The script and the plotline certainly deliver on the fuzzy feel-good factor. Think of your typical group of Scottish workers in a typical heart-warming tale – bashful, slightly rough and bantering but with those hearts of gold. There are some lines of comedy here that, although not hilarious, elicit a quiet chuckle from the audience with gentle jokes, even if they do have a reliance on a slightly childish sense of humour. When Elvis comes to town they are predictably and touchingly, if slightly exasperatingly, star struck. It is here that the plot starts to become so sickly-sweet as to be slightly over the top; Elvis breaking down about his childhood is original and moving, his breakdown about the downfalls of fame less so. Elvis reacting badly to being photographed gives the play a touch of tension, yet, predictably, the boys manage to teach him to trust people and be the bigger person. Angus, the shy lad, gets his girl, Marie, and everything comes up roses.

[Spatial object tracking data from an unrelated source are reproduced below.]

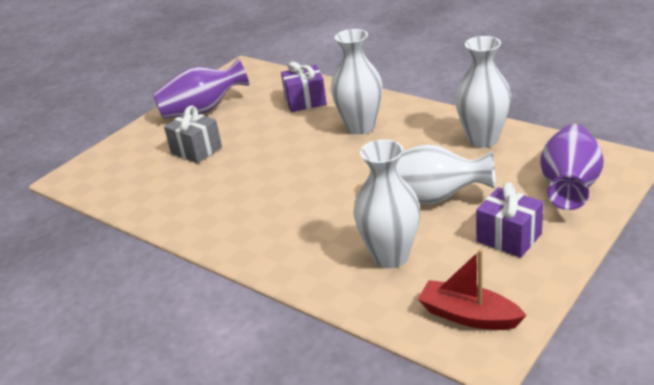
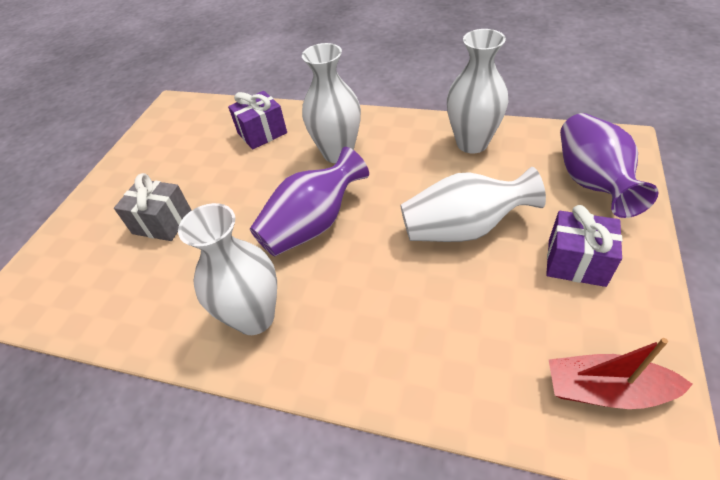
camera: 20 degrees left, 15 degrees up
purple vase [153,59,249,118] -> purple vase moved to [250,147,369,256]
white vase [353,139,420,268] -> white vase moved to [178,203,277,335]

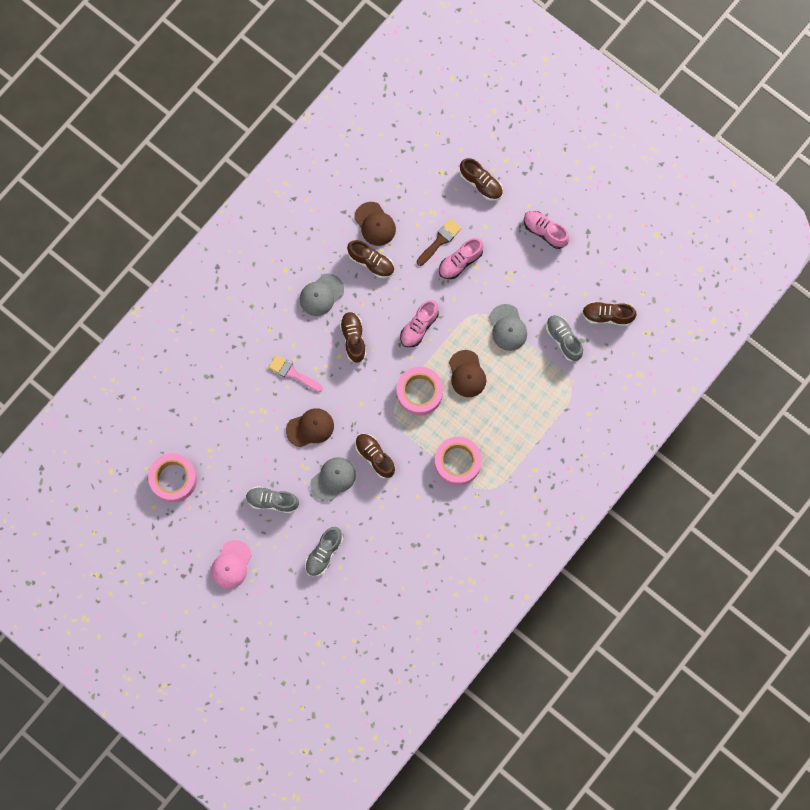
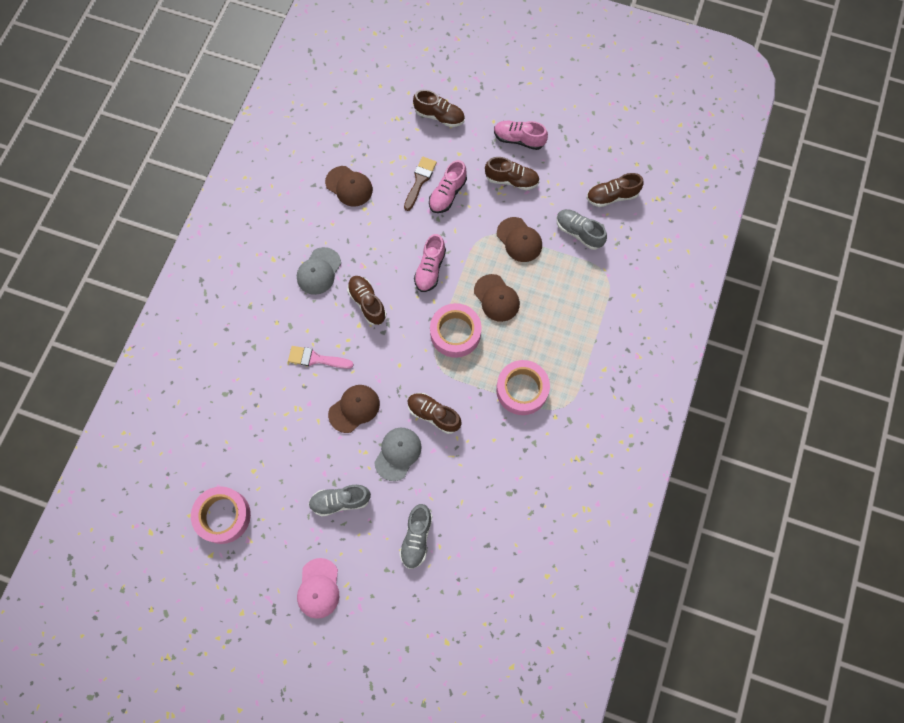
camera: 20 degrees left, 5 degrees down
brown shoe [347,240,394,278] -> brown shoe moved to [485,157,540,190]
grey cap [489,304,527,351] -> brown cap [497,217,542,262]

Although it is essentially a simple case of 'happily ever after', the performance does d give it an elegant and moving twist at the end, lifting it a cut above the usual. A very sweet and genuine epilogue at the end manages to bring a previously sugary and slightly bland show into emotional territory. The character of Marie performs a simple and touching monologue, in which she explains the ending of the characters and reminisces over the visit of Elvis. Nostalgia is given out in heavy doses and although it is bordering on nauseating it never reaches that suffocating stage, mainly because of the simplicity of the script and the pure acting of the actress. The acting on the whole is very competent. All of the workers are portrayed touchingly and sympathetically, as was Elvis, and jokes are delivered with impeccable timing.

It is, all in all, a decent show. Its saccharine rosy glow is obviously artificial, with all of the classical all-boys-together banter, the 'happily ever after' ending, and the moralising conclusion. This said, is that so bad? Its feel-goo factor may not be original, but that does not make it any less real, or enjoyable.